NaNoWriMo Post-Mortem

I actu­al­ly tried it.

It was a doomed effort, of course, from the start; all odds were stacked against me, as were com­mon sense and human decen­cy. But I rather sus­pect that this is the case for a great many NaNoW­riMo par­tic­i­pants. That’s the point, I sup­pose: you don’t have time to write, but you try anyway.

So I tried, and, unlike last year — where I gave up about ten days in and just past­ed all my pre­vi­ous work on my mem­oir into Scriven­er to see what my total project word count was, then wan­dered off to get a drink — in 2010 I start­ed with a fair­ly con­crete vision of what I want­ed to write and how to write it, and I kept push­ing all the way through the month.

My basic premise: the essen­tial arc, and many of the spe­cif­ic details, of my own expe­ri­ence of sem­i­nary and the lost years that fol­lowed — but made much worse. Every his­tor­i­cal moral lapse would be ampli­fied, every missed oppor­tu­ni­ty for moral lapse would be seized, and more than a few less than stel­lar moments would be imag­ined from the ground up. I approached it more or less as mem­oir meets lad lit, with a mot­to — “as bad as I nev­er end­ed up being” — as my touchstone.

I can­not pre­tend that I got far enough to real­ly have a full appre­ci­a­tion for what craft­ing a lengthy work of fic­tion means or entails. But I think I can say that I was able to explore some new modes, to stretch myself as a cre­ative writer, and those exper­i­ments were both reward­ing and instruc­tive. For instance, I had nev­er attempt­ed to write a sex scene before. I haven’t even read that many of them, so giv­en that my prin­ci­ple lit­er­ary exam­ples are The Can­ter­bury Tales and Amer­i­can Psy­cho, I con­sid­er it doubt­ful at best that my numer­ous for­ays into that bit of genre over the course of the month were any­thing short of banal. But it was still high­ly enter­tain­ing to take a stab at it (so to speak).

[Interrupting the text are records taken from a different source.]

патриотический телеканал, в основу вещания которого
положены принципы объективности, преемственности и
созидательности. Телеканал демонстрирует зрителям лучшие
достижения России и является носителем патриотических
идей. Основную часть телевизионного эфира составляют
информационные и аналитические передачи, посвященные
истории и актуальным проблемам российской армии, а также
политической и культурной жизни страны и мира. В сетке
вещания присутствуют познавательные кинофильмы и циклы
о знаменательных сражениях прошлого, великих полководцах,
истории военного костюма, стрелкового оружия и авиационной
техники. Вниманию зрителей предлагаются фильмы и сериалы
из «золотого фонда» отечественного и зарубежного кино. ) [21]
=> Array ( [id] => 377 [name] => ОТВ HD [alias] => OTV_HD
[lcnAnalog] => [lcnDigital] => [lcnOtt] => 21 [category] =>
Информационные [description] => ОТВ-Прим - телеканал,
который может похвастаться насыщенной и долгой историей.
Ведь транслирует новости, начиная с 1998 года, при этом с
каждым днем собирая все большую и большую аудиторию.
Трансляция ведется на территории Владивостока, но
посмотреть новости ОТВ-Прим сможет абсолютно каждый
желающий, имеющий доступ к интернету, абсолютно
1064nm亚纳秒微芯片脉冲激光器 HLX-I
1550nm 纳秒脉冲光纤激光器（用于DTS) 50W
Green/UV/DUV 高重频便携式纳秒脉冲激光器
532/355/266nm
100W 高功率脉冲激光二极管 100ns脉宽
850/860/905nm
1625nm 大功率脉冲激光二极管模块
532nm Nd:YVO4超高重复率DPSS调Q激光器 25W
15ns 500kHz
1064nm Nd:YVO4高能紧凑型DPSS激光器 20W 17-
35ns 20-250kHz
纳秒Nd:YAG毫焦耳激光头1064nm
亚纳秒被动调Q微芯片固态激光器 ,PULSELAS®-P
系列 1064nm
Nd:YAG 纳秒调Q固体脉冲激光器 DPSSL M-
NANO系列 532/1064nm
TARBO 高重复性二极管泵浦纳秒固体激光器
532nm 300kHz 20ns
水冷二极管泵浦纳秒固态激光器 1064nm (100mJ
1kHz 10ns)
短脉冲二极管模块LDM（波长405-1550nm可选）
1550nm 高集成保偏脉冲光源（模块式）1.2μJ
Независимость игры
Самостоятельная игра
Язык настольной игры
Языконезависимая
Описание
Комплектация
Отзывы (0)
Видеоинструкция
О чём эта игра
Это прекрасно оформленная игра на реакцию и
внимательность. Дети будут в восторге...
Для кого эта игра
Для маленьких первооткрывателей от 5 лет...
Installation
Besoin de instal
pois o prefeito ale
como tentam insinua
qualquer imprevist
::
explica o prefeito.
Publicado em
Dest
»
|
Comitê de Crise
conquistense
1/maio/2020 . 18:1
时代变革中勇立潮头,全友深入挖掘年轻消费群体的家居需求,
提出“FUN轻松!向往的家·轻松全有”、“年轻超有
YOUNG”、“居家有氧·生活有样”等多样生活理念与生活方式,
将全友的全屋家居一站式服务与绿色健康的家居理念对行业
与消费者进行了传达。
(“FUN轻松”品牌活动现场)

But it was chiefly a fruit­ful expe­ri­ence, in two prin­ci­ple respects. First, it got me flail­ing away at the key­board again, freewrit­ing (which I have not done in far too long) an just let­ting the words flow. And sec­ond, it was very much, as intend­ed, a way to sneak up on my real mem­oir project from a dif­fer­ent angle. By treat­ing them as fic­tion, I was able to write a few scenes from my his­to­ry that have daunt­ed me for years. If that is all it takes to get an hon­est mem­oir writ­ten, I’ll keep work­ing on this crap nov­el as long as need be. I am sure I can make this char­ac­ter of mine get up to some more mis­chief that will make me smile, even if no one else ever sees it.